November 2, 2009 3:38 by Ian Munroe
The plot often touches on real-world issues, particularly those that have cropped up in the wake of the September 11, 2001 terrorist attacks. While relations between Canada’s 784,000 Muslims have remained more or less on the up and up compared to Western countries like the United States, Britain and France, there have been a few tremors. And the sitcom hasn’t shied away from making light of them.
In 2002, a 31-year-old Canadian engineer named Maher Arar was deported by the US government to Syria, where he was held for nearly a year and tortured, he says. Rather than seeking his release, Canadian authorities appeared to leak false information tying him to al-Qaeda. Arar returned to Canada anyway, where the government cleared his name and awarded him $10 million in compensation for its misdeeds.
So in the very first 30-minute episode of “Little Mosque,” Shaikh’s character, Amaar Rashid, winds up being interrogated by airport-security officers after a misunderstanding. “If my story doesn’t check out, you can deport me to Syria,” Rashid quips. In another episode, a character is barred from traveling to the US after mistakenly being placed on a no-fly list.

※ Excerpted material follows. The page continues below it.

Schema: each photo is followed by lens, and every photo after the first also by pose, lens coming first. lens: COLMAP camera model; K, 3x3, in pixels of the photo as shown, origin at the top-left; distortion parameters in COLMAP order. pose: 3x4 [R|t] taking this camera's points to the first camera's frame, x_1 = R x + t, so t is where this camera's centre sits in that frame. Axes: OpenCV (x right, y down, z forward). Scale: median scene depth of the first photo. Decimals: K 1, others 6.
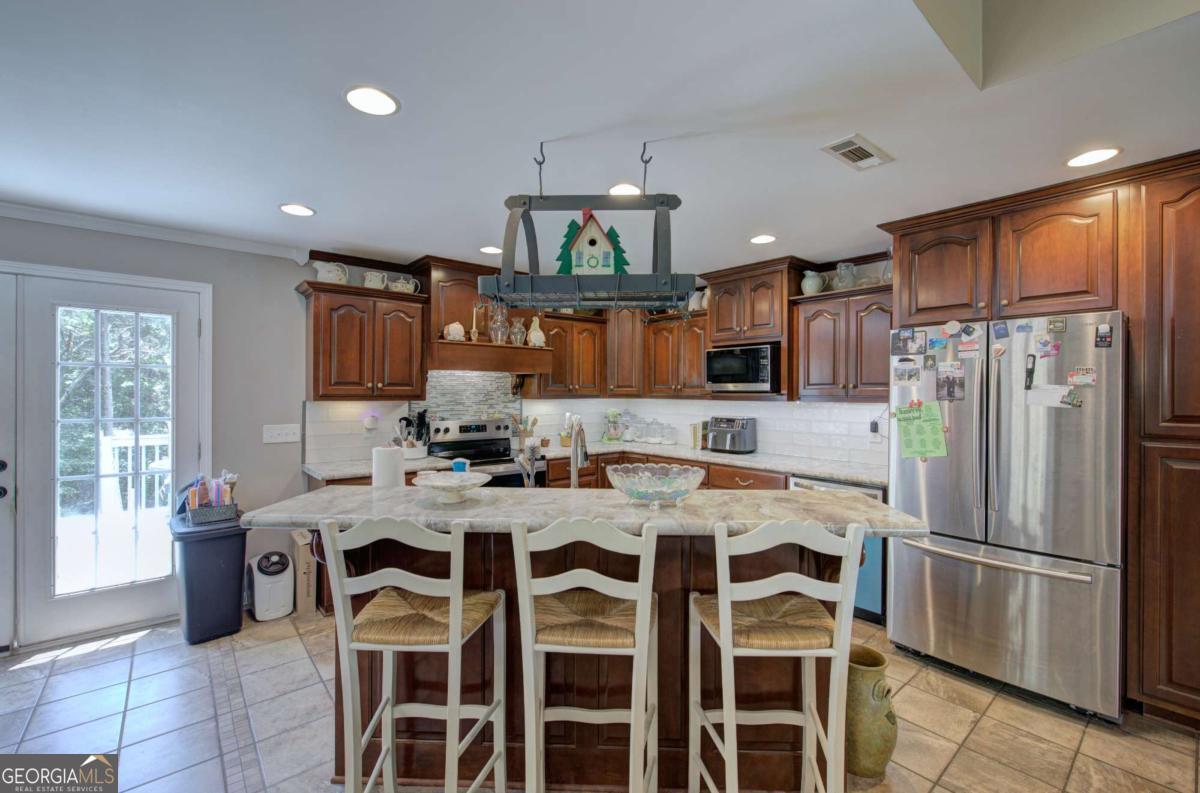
lens RADIAL K [[510.3, 0, 600.0], [0, 510.3, 394.9], [0, 0, 1]] dist [-0.012533, 0.000255]
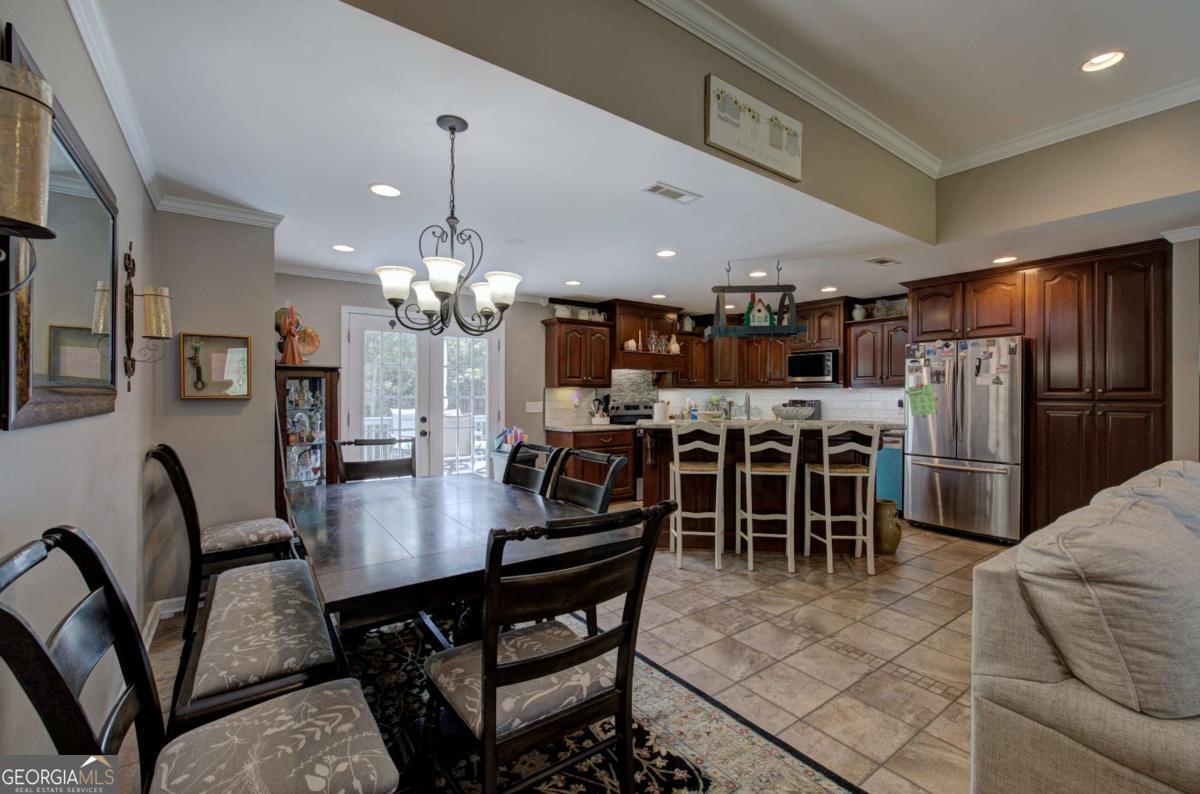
lens RADIAL K [[506.6, 0, 605.1], [0, 506.6, 395.5], [0, 0, 1]] dist [-0.000752, -0.000025]
pose [[0.997545, -0.001896, -0.069997, -0.269733], [0.001800, 0.999997, -0.001431, 0.039253], [0.070000, 0.001302, 0.997546, -0.643671]]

With that kind of cutting satire, the sitcom “made waves around the world” when it first aired, Shaikh recalls with excitement. “We were on BBC, we were on CNN, we were in The New York Times.”
Because of the media spotlight, and no doubt because the show was a true original in a media landscape where Muslim characters are supposed to be serious, even dangerous, the first-ever episode raked in 2.1 million Canadian viewers. It was a remarkable feat in a country of 30 million people, many of whom prefer America’s big-budget broadcasting to homemade productions.